For robust fitting problem, I want to find outliers by leverage value, which is the diagonal elements of the 'Hat' matrix. Let the data matrix be X (n * p), Hat matrix is:
Hat = X(X'X)^{-1}X'
where X' is the transpose of X.
When n is large, Hat matrix is a huge (n * n). So computing it is time consuming. I'm wondering is there a faster way to just compute the leverage values?
You did not specify a programming language, so I will only focus on the algorithm part.
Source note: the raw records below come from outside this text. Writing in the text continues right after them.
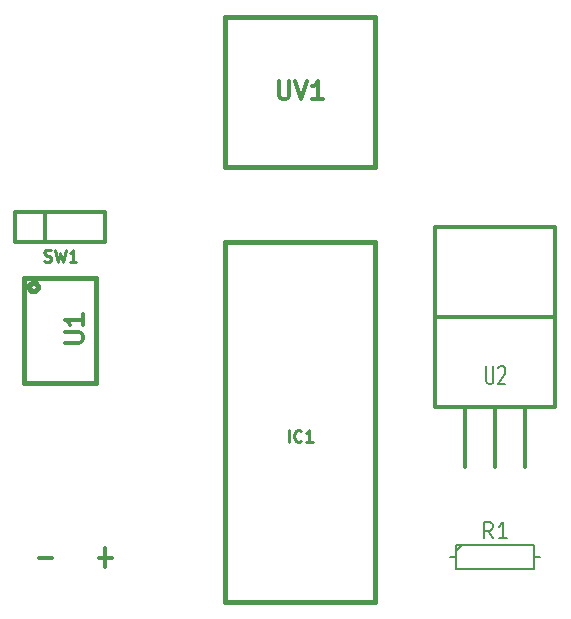
<source format=gto>
G04 (created by PCBNEW-RS274X (2012-apr-16-27)-stable) date Tue 24 Jun 2014 04:12:54 AM EDT*
G01*
G70*
G90*
%MOIN*%
G04 Gerber Fmt 3.4, Leading zero omitted, Abs format*
%FSLAX34Y34*%
G04 APERTURE LIST*
%ADD10C,0.006000*%
%ADD11C,0.015000*%
%ADD12C,0.012000*%
%ADD13C,0.008000*%
%ADD14C,0.009900*%
%ADD15C,0.010000*%
G04 APERTURE END LIST*
G54D10*
G54D11*
X57000Y-48000D02*
X57000Y-36000D01*
X62000Y-48000D02*
X57000Y-48000D01*
X62000Y-36000D02*
X62000Y-48000D01*
X57000Y-36000D02*
X62000Y-36000D01*
G54D12*
X50772Y-46519D02*
X51229Y-46519D01*
X52772Y-46519D02*
X53229Y-46519D01*
X53000Y-46824D02*
X53000Y-46214D01*
G54D11*
X50741Y-37500D02*
X50738Y-37527D01*
X50730Y-37553D01*
X50717Y-37578D01*
X50700Y-37599D01*
X50678Y-37616D01*
X50654Y-37629D01*
X50628Y-37638D01*
X50600Y-37640D01*
X50574Y-37638D01*
X50548Y-37630D01*
X50523Y-37617D01*
X50502Y-37600D01*
X50484Y-37579D01*
X50471Y-37555D01*
X50463Y-37529D01*
X50460Y-37501D01*
X50462Y-37475D01*
X50469Y-37449D01*
X50482Y-37424D01*
X50499Y-37403D01*
X50520Y-37385D01*
X50544Y-37371D01*
X50570Y-37363D01*
X50598Y-37360D01*
X50624Y-37362D01*
X50650Y-37369D01*
X50675Y-37381D01*
X50697Y-37398D01*
X50715Y-37419D01*
X50728Y-37443D01*
X50737Y-37469D01*
X50740Y-37497D01*
X50741Y-37500D01*
X52700Y-40700D02*
X50300Y-40700D01*
X50300Y-40700D02*
X50300Y-37200D01*
X50300Y-37200D02*
X52700Y-37200D01*
X52700Y-37200D02*
X52700Y-40700D01*
G54D12*
X65000Y-43500D02*
X65000Y-41500D01*
X66000Y-43500D02*
X66000Y-41500D01*
X67000Y-43500D02*
X67000Y-41500D01*
X64500Y-41500D02*
X68000Y-41500D01*
X68000Y-41500D02*
X68000Y-35500D01*
X68000Y-35500D02*
X64000Y-35500D01*
X64500Y-41500D02*
X64000Y-41500D01*
X67500Y-38500D02*
X64000Y-38500D01*
X67500Y-38500D02*
X68000Y-38500D01*
X64000Y-41500D02*
X64000Y-35500D01*
G54D13*
X64500Y-46500D02*
X64700Y-46500D01*
X67500Y-46500D02*
X67300Y-46500D01*
X67300Y-46500D02*
X67300Y-46100D01*
X67300Y-46100D02*
X64700Y-46100D01*
X64700Y-46100D02*
X64700Y-46900D01*
X64700Y-46900D02*
X67300Y-46900D01*
X67300Y-46900D02*
X67300Y-46500D01*
X64700Y-46300D02*
X64900Y-46100D01*
G54D12*
X50000Y-36000D02*
X50000Y-35000D01*
X50000Y-35000D02*
X53000Y-35000D01*
X53000Y-35000D02*
X53000Y-36000D01*
X53000Y-36000D02*
X50000Y-36000D01*
X51000Y-35000D02*
X51000Y-36000D01*
G54D11*
X57000Y-33500D02*
X62000Y-33500D01*
X62000Y-33500D02*
X62000Y-28500D01*
X62000Y-28500D02*
X57000Y-28500D01*
X57000Y-28500D02*
X57000Y-33500D01*
G54D12*
X51643Y-39357D02*
X52129Y-39357D01*
X52186Y-39329D01*
X52214Y-39300D01*
X52243Y-39243D01*
X52243Y-39129D01*
X52214Y-39071D01*
X52186Y-39043D01*
X52129Y-39014D01*
X51643Y-39014D01*
X52243Y-38414D02*
X52243Y-38757D01*
X52243Y-38585D02*
X51643Y-38585D01*
X51729Y-38642D01*
X51786Y-38700D01*
X51814Y-38757D01*
G54D13*
X65695Y-40143D02*
X65695Y-40629D01*
X65714Y-40686D01*
X65733Y-40714D01*
X65771Y-40743D01*
X65848Y-40743D01*
X65886Y-40714D01*
X65905Y-40686D01*
X65924Y-40629D01*
X65924Y-40143D01*
X66095Y-40200D02*
X66114Y-40171D01*
X66152Y-40143D01*
X66248Y-40143D01*
X66286Y-40171D01*
X66305Y-40200D01*
X66324Y-40257D01*
X66324Y-40314D01*
X66305Y-40400D01*
X66076Y-40743D01*
X66324Y-40743D01*
G54D14*
X59116Y-42659D02*
X59116Y-42265D01*
X59529Y-42622D02*
X59510Y-42641D01*
X59454Y-42659D01*
X59416Y-42659D01*
X59360Y-42641D01*
X59323Y-42603D01*
X59304Y-42566D01*
X59285Y-42491D01*
X59285Y-42434D01*
X59304Y-42359D01*
X59323Y-42322D01*
X59360Y-42284D01*
X59416Y-42265D01*
X59454Y-42265D01*
X59510Y-42284D01*
X59529Y-42303D01*
X59904Y-42659D02*
X59679Y-42659D01*
X59792Y-42659D02*
X59792Y-42265D01*
X59754Y-42322D01*
X59717Y-42359D01*
X59679Y-42378D01*
G54D13*
X65917Y-45881D02*
X65750Y-45619D01*
X65631Y-45881D02*
X65631Y-45331D01*
X65822Y-45331D01*
X65869Y-45357D01*
X65893Y-45383D01*
X65917Y-45435D01*
X65917Y-45514D01*
X65893Y-45566D01*
X65869Y-45593D01*
X65822Y-45619D01*
X65631Y-45619D01*
X66393Y-45881D02*
X66107Y-45881D01*
X66250Y-45881D02*
X66250Y-45331D01*
X66202Y-45409D01*
X66155Y-45462D01*
X66107Y-45488D01*
G54D15*
X50967Y-36643D02*
X51024Y-36662D01*
X51120Y-36662D01*
X51158Y-36643D01*
X51177Y-36624D01*
X51196Y-36586D01*
X51196Y-36548D01*
X51177Y-36510D01*
X51158Y-36490D01*
X51120Y-36471D01*
X51043Y-36452D01*
X51005Y-36433D01*
X50986Y-36414D01*
X50967Y-36376D01*
X50967Y-36338D01*
X50986Y-36300D01*
X51005Y-36281D01*
X51043Y-36262D01*
X51139Y-36262D01*
X51196Y-36281D01*
X51329Y-36262D02*
X51424Y-36662D01*
X51501Y-36376D01*
X51577Y-36662D01*
X51672Y-36262D01*
X52034Y-36662D02*
X51805Y-36662D01*
X51919Y-36662D02*
X51919Y-36262D01*
X51881Y-36319D01*
X51843Y-36357D01*
X51805Y-36376D01*
G54D12*
X58786Y-30643D02*
X58786Y-31129D01*
X58814Y-31186D01*
X58843Y-31214D01*
X58900Y-31243D01*
X59014Y-31243D01*
X59072Y-31214D01*
X59100Y-31186D01*
X59129Y-31129D01*
X59129Y-30643D01*
X59329Y-30643D02*
X59529Y-31243D01*
X59729Y-30643D01*
X60243Y-31243D02*
X59900Y-31243D01*
X60072Y-31243D02*
X60072Y-30643D01*
X60015Y-30729D01*
X59957Y-30786D01*
X59900Y-30814D01*
M02*

</source>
If you have fitted your least square problem orthogonal methods like QR factorization and SVD, then hat matrix is in simple form. You may check out my answer Compute projection / hat matrix via QR factorization, SVD (and Cholesky factorization?) for explicit form of the hat matrix (written in LaTeX). Note, OP there wants complete hat matrix, so I did not demonstrate how to efficiently compute only the diagonal elements. But it is really straightforward. Note that for orthogonal methods the hat matrix ends up with a form QQ'. The diagonals are row-wise inner product. Cross product between different rows give off-diagonals. In R, such row-wise inner product can be computed as rowSums(Q ^ 2).
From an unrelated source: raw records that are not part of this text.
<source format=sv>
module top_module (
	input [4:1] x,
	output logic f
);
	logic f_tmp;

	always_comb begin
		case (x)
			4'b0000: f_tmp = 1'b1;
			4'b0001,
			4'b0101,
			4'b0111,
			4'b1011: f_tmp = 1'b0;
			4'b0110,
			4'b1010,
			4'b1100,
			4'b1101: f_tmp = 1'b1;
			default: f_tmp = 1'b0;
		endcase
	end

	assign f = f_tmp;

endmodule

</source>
My answer How to compute diag(X %% solve(A) %% t(X)) efficiently without taking matrix inverse? is in a more general setting. Hat matrix is a special case with A = X'X. This answer focus on the use of triangular factorization like Cholesky factorization and LU factorization, and shows how to compute only diagonal elements. You will see colSums rather than rowSums here, because the hat matrix ends up with a form Q'Q.
Finally I would like to point out something statistical. High-leverage alone does not signal outliers. The combination of high leverage and high residual (i.e., high Cook's distance) signals outliers.